Both pieces have been produced in collaboration with Acute Art. One of the first ever VR galleries, Acute Art was founded last year by the Swedish art collector Gerard De Geer and his son Jacob, together with Dado Valentic, a colour scientist who has undertaken projects for Warner Bros film studio. From its base in London, the gallery is working with big-ticket artists such as Jeff Koons, Olafur Eliasson and Antony Gormley, as well as up-and-coming “VR natives” such as Isaac Cohen and Jakob Kudsk Steensen.
The art market is only now beginning to adjust to VR, partly because the medium does not readily lend itself to the standard gallery model. Some artists choose to create limited-edition works; Yu Hong’s She’s Already Gone (2017) is available at the fair in an edition of eight, priced at $100,000 each. Others prefer to make their work available on a range of platforms, for a much smaller fee.
The Acute Art app is free to download, but to access premium content it operates a membership scheme, which costs $29.99 annually. Viewers must also foot the bill for the necessary hardware. De Geer declines to state how many members the service currently has, but says the numbers are growing monthly. Will the gallery go on to sell limited editions? “So far, we haven’t focused on sales,” he says.
The biggest challenge at present, De Geer says, is how to display VR works. “As we tend to exhibit in locations that are quite new to displaying this sort of art, it is often a learning process.”
The VR headset manufacturer and content producer HTC Vive, which is Art Basel’s “first official VR partner”, is showing the works by Abramović and Kapoor at a booth at the fair. The Taiwan-based firm also provides hardware and technical support to two galleries displaying VR: Long March Space and Société.
It is the first time that HTC has worked with an art fair, although the company has been partnering with cultural institutions for over three years. It started out working with the National Palace Museum in Taipei and has since collaborated with others, including Tate Modern in London (on its Modigliani show, until 2 April) and the Royal Academy of Arts.

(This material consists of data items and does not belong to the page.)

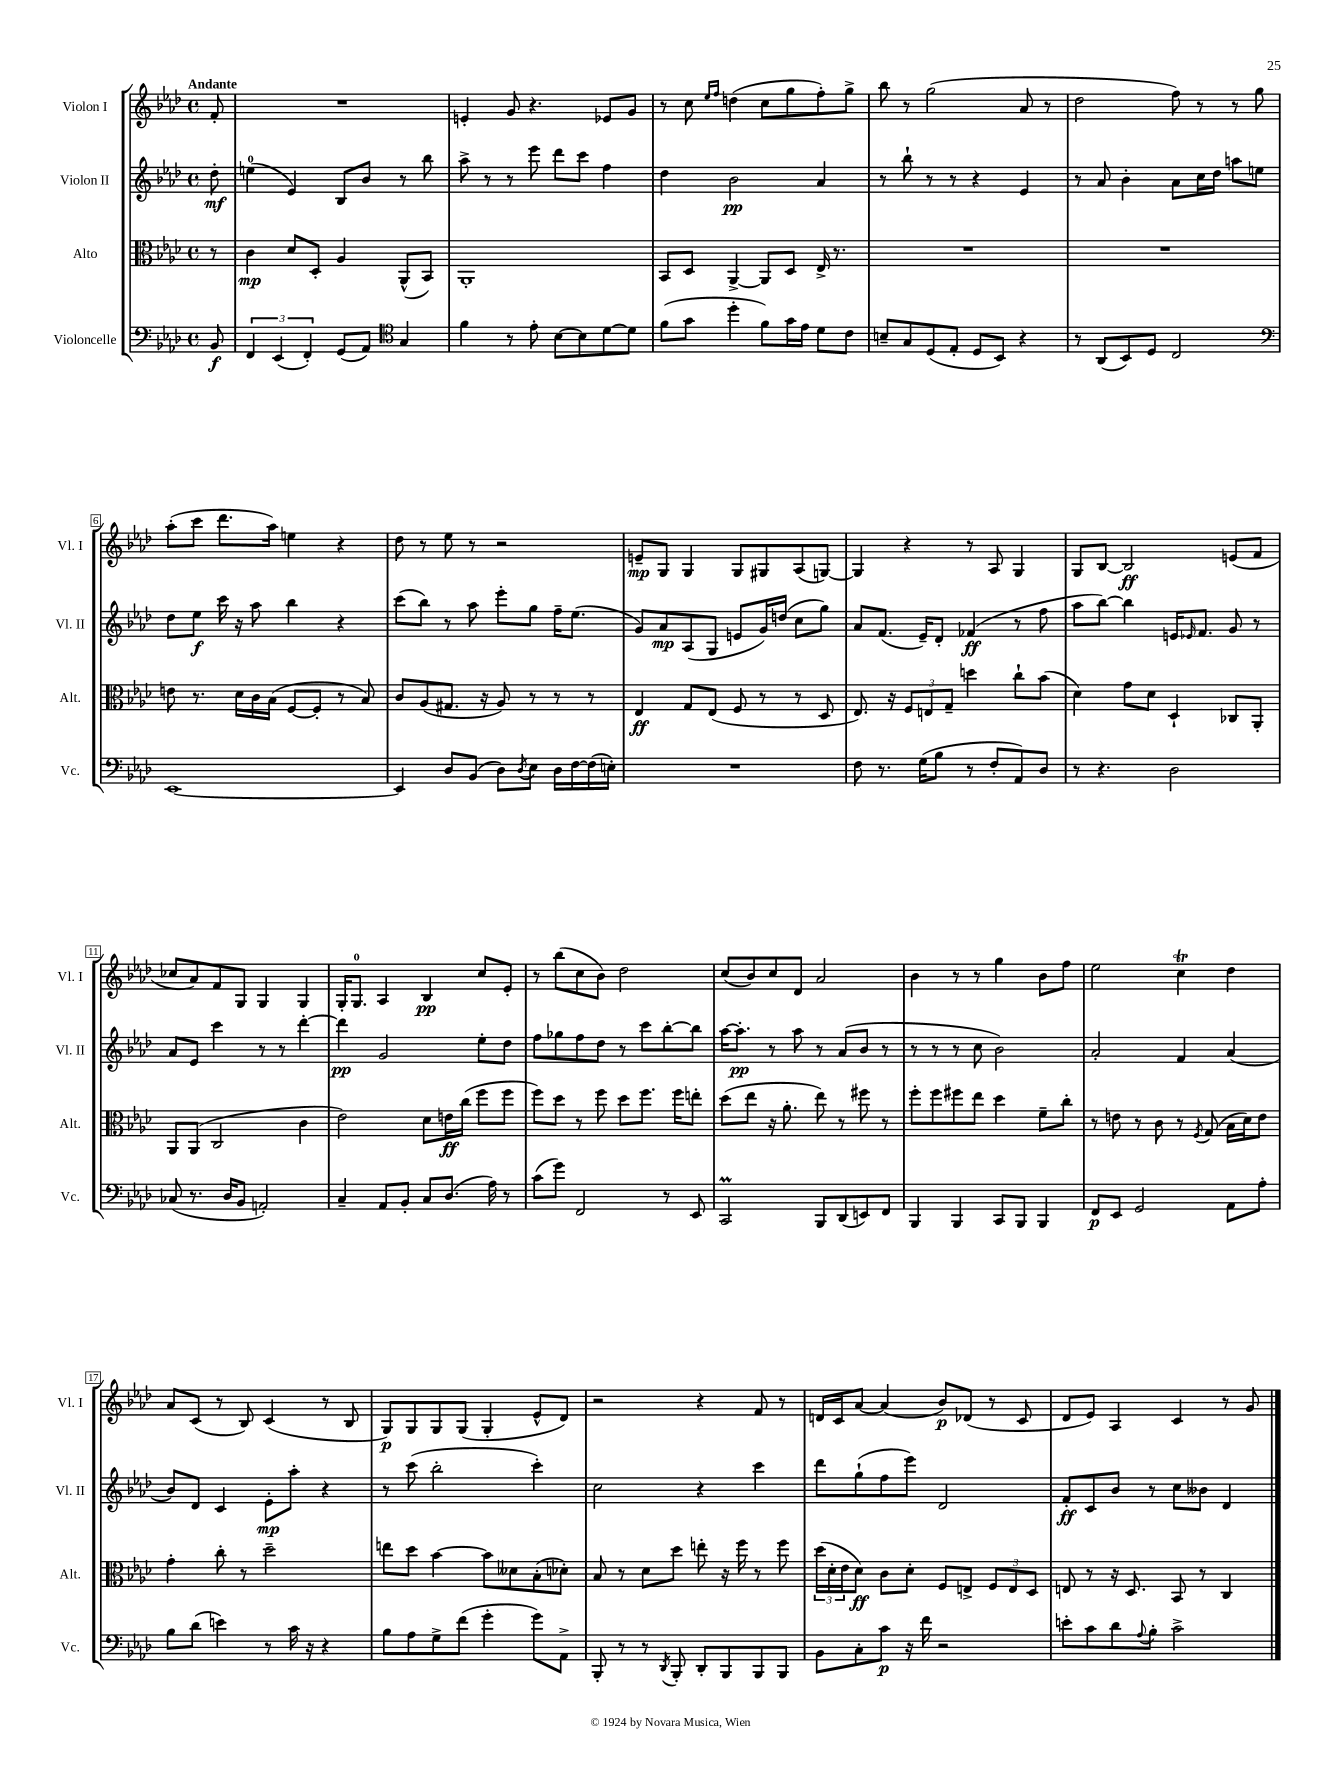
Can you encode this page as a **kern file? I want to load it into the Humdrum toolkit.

**kern	**dynam	**kern	**dynam	**kern	**dynam	**kern	**dynam
*part4	*part4	*part3	*part3	*part2	*part2	*part1	*part1
*staff4	*staff4	*staff3	*staff3	*staff2	*staff2	*staff1	*staff1
*I"Violoncelle	*	*I"Alto	*	*I"Violon II	*	*I"Violon I	*
*I'Vc.	*	*I'Alt.	*	*I'Vl. II	*	*I'Vl. I	*
*clefF4	*	*clefC3	*	*clefG2	*	*clefG2	*
*k[b-e-a-d-]	*	*k[b-e-a-d-]	*	*k[b-e-a-d-]	*	*k[b-e-a-d-]	*
*M4/4	*	*M4/4	*	*M4/4	*	*M4/4	*
*met(c)	*	*met(c)	*	*met(c)	*	*met(c)	*
=	=	=	=	=	=	=	=
!	!	!	!	!	!	!LO:TX:a:B:t=Andante	!
8BB-/	f	8r	.	8dd-'\	mf	8f'/	.
=1	=1	=1	=1	=1	=1	=1	=1
6FF/	.	4c\	mp	(4een\	.	1r	.
(6EE-/	.	.	.	.	.	.	.
.	.	8d-/L	.	4e-/)	.	.	.
6FF'/)	.	.	.	.	.	.	.
.	.	8D-'/J	.	.	.	.	.
(8GG/L	.	4A-/	.	8B-/L	.	.	.
8AA-/J)	.	.	.	8b-/J	.	.	.
*clefC4	*	*	*	*	*	*	*
4G/	.	(8AA-^^/L	.	8r	.	.	.
.	.	8BB-/J)	.	8bb-\	.	.	.
=2	=2	=2	=2	=2	=2	=2	=2
4f\	.	1AA-'	.	8aa-^\	.	4en'/	.
.	.	.	.	8r	.	.	.
8r	.	.	.	8r	.	8g/	.
8e-'\	.	.	.	8eee-\	.	4.r	.
[8B-\L	.	.	.	8ddd-\L	.	.	.
8B-\]	.	.	.	8ccc\J	.	.	.
[8d-\	.	.	.	4ff\	.	8e-X/L	.
8d-\J]	.	.	.	.	.	8g/J	.
=3	=3	=3	=3	=3	=3	=3	=3
(8f\L	.	8BB-/L	.	4dd-\	.	8r	.
8g\J	.	8D-/J	.	.	.	8cc\	.
.	.	.	.	.	.	16qqee-/LL	.
.	.	.	.	.	.	16qqff/JJ	.
4dd-'\	.	[4AA-^/	.	2b-\	pp	(4ddn\	.
8f\L)	.	8AA-/L]	.	.	.	8cc\L	.
16g\L	.	8D-/J	.	.	.	8gg\	.
16e-\JJ	.	.	.	.	.	.	.
8d-\L	.	16E-^/	.	4a-/	.	8ff'\)	.
.	.	8.r	.	.	.	.	.
8c\J	.	.	.	.	.	8gg^\J	.
=4	=4	=4	=4	=4	=4	=4	=4
8Bn~/L	.	1r	.	8r	.	8bb-\	.
8G/	.	.	.	8bb-`\	.	8r	.
(8D-/	.	.	.	8r	.	(2gg\	.
8E-'/J	.	.	.	8r	.	.	.
8D-/L	.	.	.	4r	.	.	.
8BB-/J)	.	.	.	.	.	.	.
4r	.	.	.	4e-/	.	8a-/	.
.	.	.	.	.	.	8r	.
=5	=5	=5	=5	=5	=5	=5	=5
8r	.	1r	.	8r	.	2dd-\	.
(8AA-/L	.	.	.	8a-/	.	.	.
8BB-/)	.	.	.	4b-'\	.	.	.
8D-/J	.	.	.	.	.	.	.
2C/	.	.	.	8a-\L	.	8ff\)	.
.	.	.	.	16cc\L	.	8r	.
.	.	.	.	16dd-\JJ	.	.	.
.	.	.	.	8aan\L	.	8r	.
.	.	.	.	8een\J	.	8gg\	.
!!LO:LB:g=z
=6	=6	=6	=6	=6	=6	=6	=6
*clefF4	*	*	*	*	*	*	*
[1EE-	.	8en\	.	8dd-\L	.	(8aa-'\L	.
.	.	8.r	.	8ee-\J	f	8ccc\J	.
.	.	.	.	16ccc\	.	8.ddd-\L	.
.	.	16d-\LL	.	16r	.	.	.
.	.	16c\	.	8aa-\	.	.	.
.	.	(16B-\JJ	.	.	.	16aa-\Jk)	.
.	.	[8F/L	.	4bb-\	.	4een\	.
.	.	8F'/J]	.	.	.	.	.
.	.	8r	.	4r	.	4r	.
.	.	8B-/)	.	.	.	.	.
=7	=7	=7	=7	=7	=7	=7	=7
4EE-/]	.	8c/L	.	(8ccc\L	.	8dd-\	.
.	.	(8A-/	.	8bb-\J)	.	8r	.
8D-/L	.	8.G#X/J	.	8r	.	8ee-\	.
(8BB-/J	.	.	.	8aa-\	.	8r	.
.	.	16r	.	.	.	.	.
8D-\L)	.	8A-/)	.	8eee-'\L	.	2r	.
8qD-/	.	.	.	.	.	.	.
8E-\J	.	8r	.	8gg\J	.	.	.
16D-\LL	.	8r	.	16ff~\KL	.	.	.
[16F\	.	.	.	(8.ee-\J	.	.	.
(16F\]	.	8r	.	.	.	.	.
16En'\JJ)	.	.	.	.	.	.	.
=8	=8	=8	=8	=8	=8	=8	=8
1r	.	4E-/	ff	8g/L)	.	8en~/L	mp
.	.	.	.	8a-/	mp	8G/J	.
.	.	8G/L	.	(8A-/	.	4G/	.
.	.	(8E-/J	.	8G/J	.	.	.
.	.	8F/	.	8en/L	.	8G/L	.
.	.	8r	.	16g/L)	.	8G#X/	.
.	.	.	.	(16ddn/JJ	.	.	.
.	.	8r	.	8cc\L	.	(8A-/	.
.	.	8D-/	.	8gg\J)	.	[8Gn/J)	.
=9	=9	=9	=9	=9	=9	=9	=9
8F\	.	8.E-/)	.	8a-/L	.	4G/]	.
8.r	.	.	.	(8.f/J	.	.	.
.	.	16r	.	.	.	.	.
.	.	12F/L	.	.	.	4r	.
(16G\KL	.	.	.	16e-~/KL)	.	.	.
.	.	12En/	.	.	.	.	.
8B-\J	.	.	.	8d-'/J	.	.	.
.	.	12G~/J	.	.	.	.	.
8r	.	4ddn\	.	(4f-X/	ff	8r	.
8F'/L	.	.	.	.	.	8A-/	.
8AA-/)	.	8cc`\L	.	8r	.	4G/	.
8D-/J	.	(8b-\J	.	8ff\	.	.	.
=10	=10	=10	=10	=10	=10	=10	=10
8r	.	4d-\)	.	8aa-\L	.	8G/L	.
4.r	.	.	.	[8bb-\J)	.	[8B-/J	.
.	.	8g\L	.	4bb-\]	.	2B-/]	ff
.	.	8d-\J	.	.	.	.	.
2D-\	.	4D-`/	.	16en/KL	.	.	.
.	.	.	.	16qqe-X/	.	.	.
.	.	.	.	8.f/J	.	.	.
.	.	8C-X/L	.	8g/	.	(8en/L	.
.	.	8AA-'/J	.	8r	.	8f/J	.
!!LO:LB:g=z
=11	=11	=11	=11	=11	=11	=11	=11
(8C-X/	.	8AA-/L	.	8a-/L	.	8cc-X/L	.
8.r	.	(8AA-/J	.	8e-/J	.	8a-/)	.
.	.	2C/	.	4ccc\	.	8f/	.
16D-/KL	.	.	.	.	.	.	.
8BB-/J	.	.	.	.	.	8G/J	.
2AAn'/)	.	.	.	8r	.	4G/	.
.	.	.	.	8r	.	.	.
.	.	4c\	.	[4ddd-'\	.	4G/	.
=12	=12	=12	=12	=12	=12	=12	=12
4C~/	.	2e-\)	.	4ddd-\]	pp	16G'/KL	.
.	.	.	.	.	.	8.G/J	.
8AA-/L	.	.	.	2g/	.	4A-/	.
8BB-'/J	.	.	.	.	.	.	.
8C/L	.	8d-\L	.	.	.	4B-/	pp
(8.D-/J	.	16en\L	ff	.	.	.	.
.	.	(16cc\JJ	.	.	.	.	.
.	.	8ff\L	.	8ee-'\L	.	8cc/L	.
16A-\)	.	.	.	.	.	.	.
8r	.	8ff\J	.	8dd-\J	.	8e-'/J	.
=13	=13	=13	=13	=13	=13	=13	=13
(8c\L	.	8ff\L)	.	8ff\L	.	8r	.
8g\J)	.	8dd-\J	.	8gg-X\	.	(8bb-\L	.
2FF/	.	8r	.	8ff\	.	8cc\	.
.	.	8ff\	.	8dd-\J	.	8b-\J)	.
.	.	8dd-\L	.	8r	.	2dd-\	.
.	.	8.ff\J	.	8ccc\L	.	.	.
8r	.	.	.	[8bb-'\	.	.	.
.	.	16ff\KL	.	.	.	.	.
8EE-/	.	8een'\J	.	8bb-\J]	.	.	.
=14	=14	=14	=14	=14	=14	=14	=14
2CCm/	.	(8dd-\L	.	[16aa-\KL	.	(8cc/L	.
.	.	.	.	8.aa-'\J]	pp	.	.
.	.	8ee-\J	.	.	.	8b-/)	.
.	.	16r	.	8r	.	8cc/	.
.	.	8.a-'\	.	.	.	.	.
.	.	.	.	8aa-\	.	8d-/J	.
8BBB-/L	.	8ee-\)	.	8r	.	2a-/	.
(8DD-/	.	8r	.	(8a-/L	.	.	.
8EEn/)	.	8ff#X\	.	8b-/J	.	.	.
8FF/J	.	8r	.	8r	.	.	.
=15	=15	=15	=15	=15	=15	=15	=15
4BBB-/	.	8ff'\L	.	8r	.	4b-\	.
.	.	8ff\	.	8r	.	.	.
4BBB-/	.	8ff#X\	.	8r	.	8r	.
.	.	8ee-\J	.	8cc\	.	8r	.
8CC/L	.	4dd-\	.	2b-\)	.	4gg\	.
8BBB-/J	.	.	.	.	.	.	.
4BBB-/	.	8f~\L	.	.	.	8b-\L	.
.	.	8cc'\J	.	.	.	8ff\J	.
=16	=16	=16	=16	=16	=16	=16	=16
8FF/L	p	8r	.	2a-'/	.	2ee-\	.
8EE-/J	.	8en\	.	.	.	.	.
2GG/	.	8r	.	.	.	.	.
.	.	8c\	.	.	.	.	.
.	.	8r	.	4f/	.	4cct\	.
.	.	8qF/	.	.	.	.	.
.	.	(8G/	.	.	.	.	.
8AA-\L	.	16B-\LL	.	(4a-/	.	4dd-\	.
.	.	16d-\J)	.	.	.	.	.
8A-'\J	.	8e\J	.	.	.	.	.
!!LO:LB:g=z
=17	=17	=17	=17	=17	=17	=17	=17
8B-\L	.	4g'\	.	8b-/L)	.	8a-/L	.
(8d-\J	.	.	.	8d-/J	.	(8c/J	.
4en\)	.	8cc'\	.	4c/	.	8r	.
.	.	8r	.	.	.	8B-/)	.
8r	.	2dd-~\	.	8e-'\L	mp	(4c/	.
16c\	.	.	.	8aa-'\J	.	.	.
16r	.	.	.	.	.	.	.
4r	.	.	.	4r	.	8r	.
.	.	.	.	.	.	8B-/	.
=18	=18	=18	=18	=18	=18	=18	=18
8B-\L	.	8een\L	.	8r	.	8G/L)	p
8A-\	.	8dd-\J	.	(8ccc\	.	8G/	.
8G^\	.	[4b-\	.	2bb-'\	.	8G/	.
(8f\J	.	.	.	.	.	(8G/J	.
4g'\	.	8b-\L]	.	.	.	4G'/	.
.	.	8d--X\	.	.	.	.	.
8g\L)	.	(8B-'\	.	4ccc'\)	.	8e-^^/L	.
8AA-^\J	.	8d-X'\J)	.	.	.	8d-/J)	.
=19	=19	=19	=19	=19	=19	=19	=19
8BBB-'/	.	8B-/	.	2cc\	.	2r	.
8r	.	8r	.	.	.	.	.
8r	.	8d-\L	.	.	.	.	.
8qDD-/	.	.	.	.	.	.	.
8BBB-'/	.	8dd-\J	.	.	.	.	.
8DD-'/L	.	8een'\	.	4r	.	4r	.
8BBB-/	.	16r	.	.	.	.	.
.	.	16ff\	.	.	.	.	.
8BBB-/	.	8r	.	4ccc\	.	8f/	.
8BBB-/J	.	8ff\	.	.	.	8r	.
=20	=20	=20	=20	=20	=20	=20	=20
8BB-\L	.	(24dd-\LL	.	8ddd-\L	.	16dn/LL	.
.	.	24d-'\	.	.	.	.	.
.	.	.	.	.	.	16c/J	.
.	.	24e-\J	.	.	.	.	.
8C'\	.	8d-\J)	ff	(8gg`\	.	[8a-/J	.
8c\J	p	8c\L	.	8ff\	.	(4a-/]	.
16r	.	8d-'\J	.	8eee-\J)	.	.	.
16f\	.	.	.	.	.	.	.
2r	.	8F/L	.	2d-/	.	8b-/L)	p
.	.	8En^/J	.	.	.	(8d-X/J	.
.	.	12F/L	.	.	.	8r	.
.	.	12E/	.	.	.	.	.
.	.	.	.	.	.	8c/	.
.	.	12D-/J	.	.	.	.	.
=21	=21	=21	=21	=21	=21	=21	=21
8en'\L	.	8En/	.	8f'/L	ff	8d-/L	.
8c\	.	8r	.	8c/	.	8e-/J)	.
8d-\	.	16r	.	8b-/J	.	4A-/	.
.	.	8.D-/	.	.	.	.	.
8qqA-/	.	.	.	.	.	.	.
8B-'\J	.	.	.	8r	.	.	.
2c^\	.	8BB-/	.	8cc\L	.	4c/	.
.	.	8r	.	8b--X\J	.	.	.
.	.	4C/	.	4d-/	.	8r	.
.	.	.	.	.	.	8g/	.
==	==	==	==	==	==	==	==
*-	*-	*-	*-	*-	*-	*-	*-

Victoria Chang, the director of VIVE Arts & Culture in London, who is moderating a talk at the fair on 31 March on VR and artificial intelligence, believes that technological developments under way will have a profound effect on the art world.
“VR experiences are getting more and more social,” Chang says. “You can now have multiple users in the same room who can interact with each other physically and virtually, as well as people in different parts of the world in the same virtual space.
“So far, VR experiences in the cultural sphere have been one-person experiences, but I expect that to change very soon. It will be a complete game-changer.”
• Art Basel Conservation, The Singularity: Virtual Reality and Artificial, Saturday 31 March, 1pm
Other VR Works at the fair
She’s Already Gone (2017) by the Chinese artist Yu Hong follows the life of a female character from birth to old age. The work was created in collaboration with Khora Contemporary, a VR production company established in Copenhagen in 2016. The piece is available through the Beijing gallery Long March Space (edition of eight, priced at $100,000 each). “The work received much public attention when it was shown at the Faurschou Foundation in Beijing,” says Masha Faurschou, a partner at Khora Contemporary, noting that the first edition has already sold to a major Chinese collector.
The Berlin gallery Société is presenting a VR work by the German artist Timur Si-Qin which follows on from his 2016 project to create a spiritual institution and prayer space called New Peace. In the virtual experience, viewers are encouraged to enter his branded “Mirrorscape” world, a mystical state of being that offers fairgoers the chance to see existence “as it is”. The work is priced at $60,000 to $85,000.